Selected excerpt START

Routing

The framework uses the nikic/fast-route library - FastRoute - as its main routing service.

All configuration must be given in the $baseConfig array, under the routes index.

Note

For more information on configuring the application’s routes, please see the Routing Configuration section.

Routes

Defining a route is as simple as adding an integer-referenced array to the routes array contained within the $baseConfig array. This new integer-referenced array must contain three elements, in the following order: 1- an HTTP verb, 2- a URL, and 3- the name of the controller.

1. The HTTP verb can be one of GET, POST, PUT, PATCH, or DELETE. An array of multiple HTTP verbs can be given.

Note

If a page is requested with another HTTP verb than the ones that are defined in the corresponding route, the application will return a ‘405 - Method Not Allowed’ header.

2. The URL can contain named placeholders. These are defined by using curly braces. By default, any placeholder named action will be mapped to the name of a controller’s handler method. The default handler method of any controller is the indexAction action. By default, LightMVC is a ‘single-action controller’ framework.

The contents of any placeholder will be available within the $vars variable inside the controller’s handler method, under an index with the name of the corresponding HTTP verb, and a sub-index with the name of the placeholder. Finally, any part of the URL can be defined as being optional by using square brackets.

Note

It is possible to use a regex in order to only allow some characters in the URL.

3. The name of the controller must be in lowercase and must map to an existing controller in order to avoid a runtime exception that will be thrown by the controller manager when it tries to get the requested handler (controller method).

Selected excerpt END
Entries supplied START

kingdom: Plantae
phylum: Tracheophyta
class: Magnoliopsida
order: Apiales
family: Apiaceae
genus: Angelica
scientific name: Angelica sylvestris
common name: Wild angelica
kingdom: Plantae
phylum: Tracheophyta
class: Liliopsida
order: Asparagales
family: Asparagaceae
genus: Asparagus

Entries supplied END

To do:
- a) Please rewrite the paragraph of the routing text that begins "Defining a route is as simple as" as a short list, keeping its main facts.
- b) Write a continuation of the routing text, picking up after its last sentence about the controller name.

Responses:
- a)
- To define a route, add an integer-referenced array to the routes array inside the $baseConfig array.
- This array must hold three elements, in this order:
  1. an HTTP verb
  2. a URL
  3. the name of the controller

- b)
Note

The controller name can contain a forward slash (‘/’) in order to reference to a module name. For example, special/index would map to the IndexController within the Special\Controller\ namespace. When no forward slash is given, the default namespace is Application\Controller\.

Here is an example of a more advanced route configuration:

$baseConfig['routes'] = [
    2 => [
        ['GET', 'POST'],
        '/products[/{action}[/{id:[0-9]+}]]',
        'product',
    ],
];

In this example, only GET and POST requests will be allowed on any URL beginning with /products. The URL can also contain an action name, which will map to a request handler method within the controller, and an id parameter, which will contain at least one digit, ranging from 0 through 9. The contents of the action and id placeholders will be available in the $vars variable within the controller’s request handler method: $vars['get']['action'] and $vars['get']['id'].

For further reading on the FastRoute object, please see the FastRoute Code Repository.

Caching Routes

When running a LightMVC application in production mode (please see the Configuration section for more details), routes will be cached. It is therefore important to delete the cache/routes.cache file in order to refresh the cache if need be.